(Collected data)
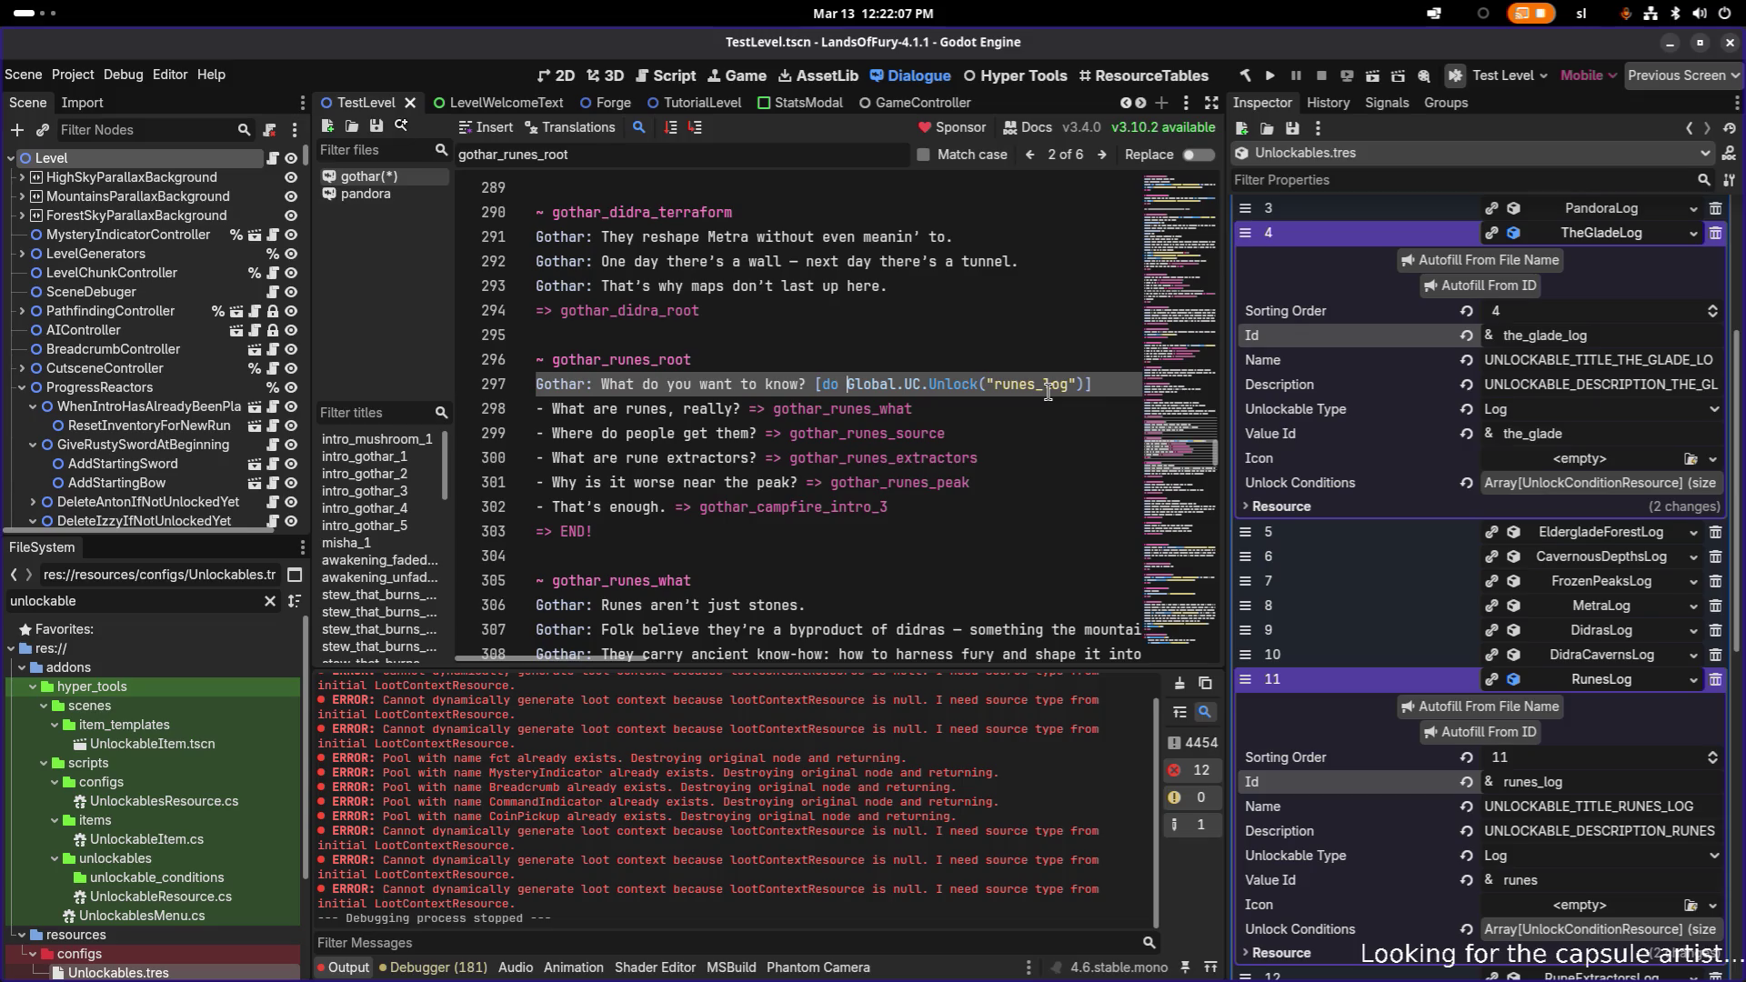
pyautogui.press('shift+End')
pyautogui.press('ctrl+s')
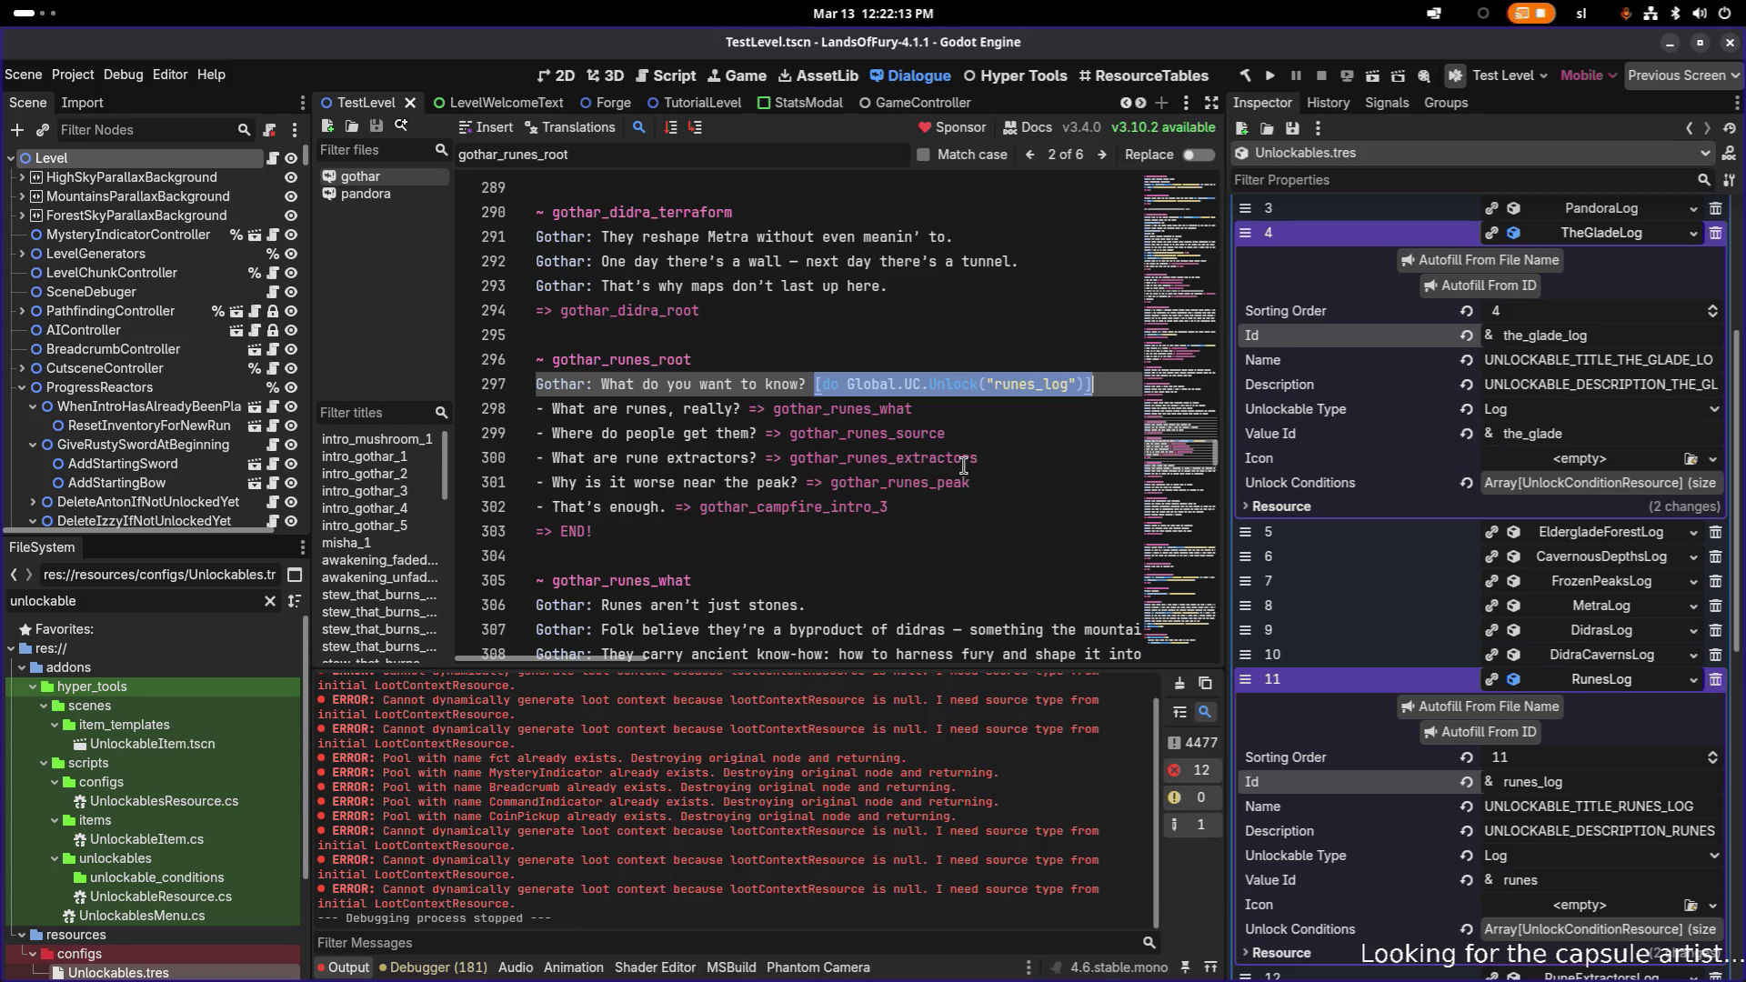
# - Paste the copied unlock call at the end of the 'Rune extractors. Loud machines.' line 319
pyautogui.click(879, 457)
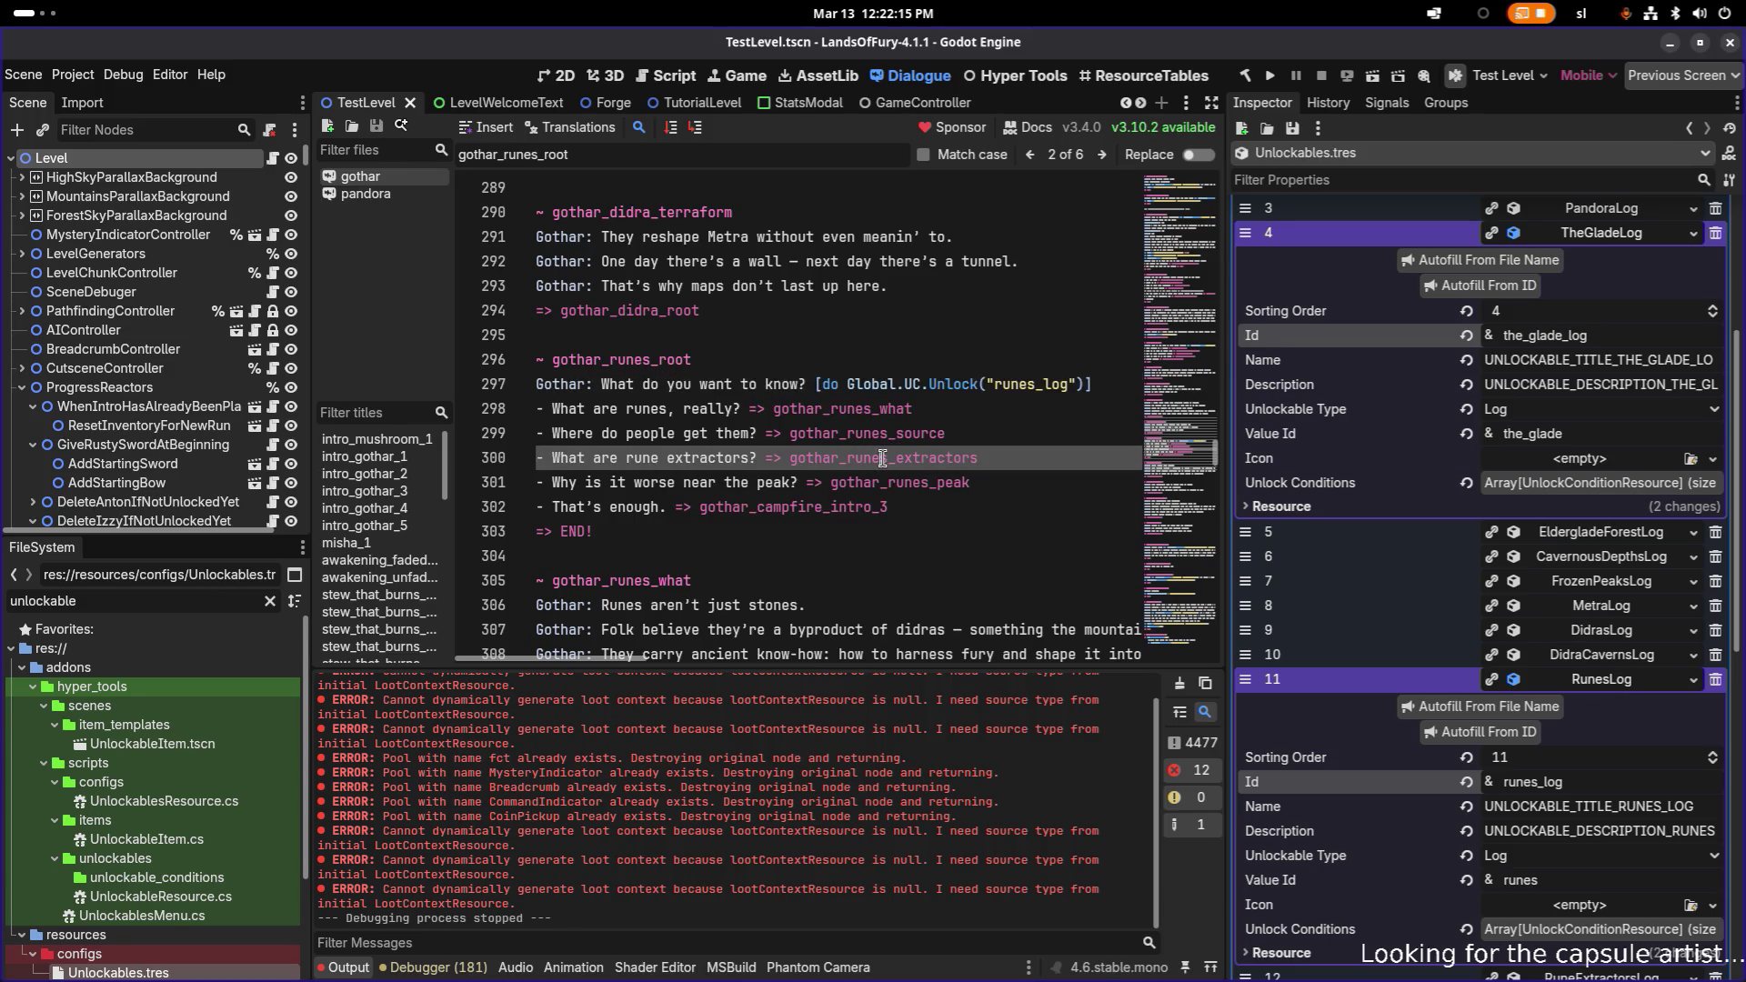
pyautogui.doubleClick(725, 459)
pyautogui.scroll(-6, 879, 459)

## YOUR ASSIGNMENT
Before duplicating the entries above, strip out the pictures and keep the rest exact.

## EXERCISE RESULT
pyautogui.press('shift+End')
pyautogui.press('ctrl+s')
# - Paste the copied unlock call at the end of the 'Rune extractors. Loud machines.' line 319
pyautogui.click(879, 457)
pyautogui.doubleClick(725, 459)
pyautogui.scroll(-6, 879, 459)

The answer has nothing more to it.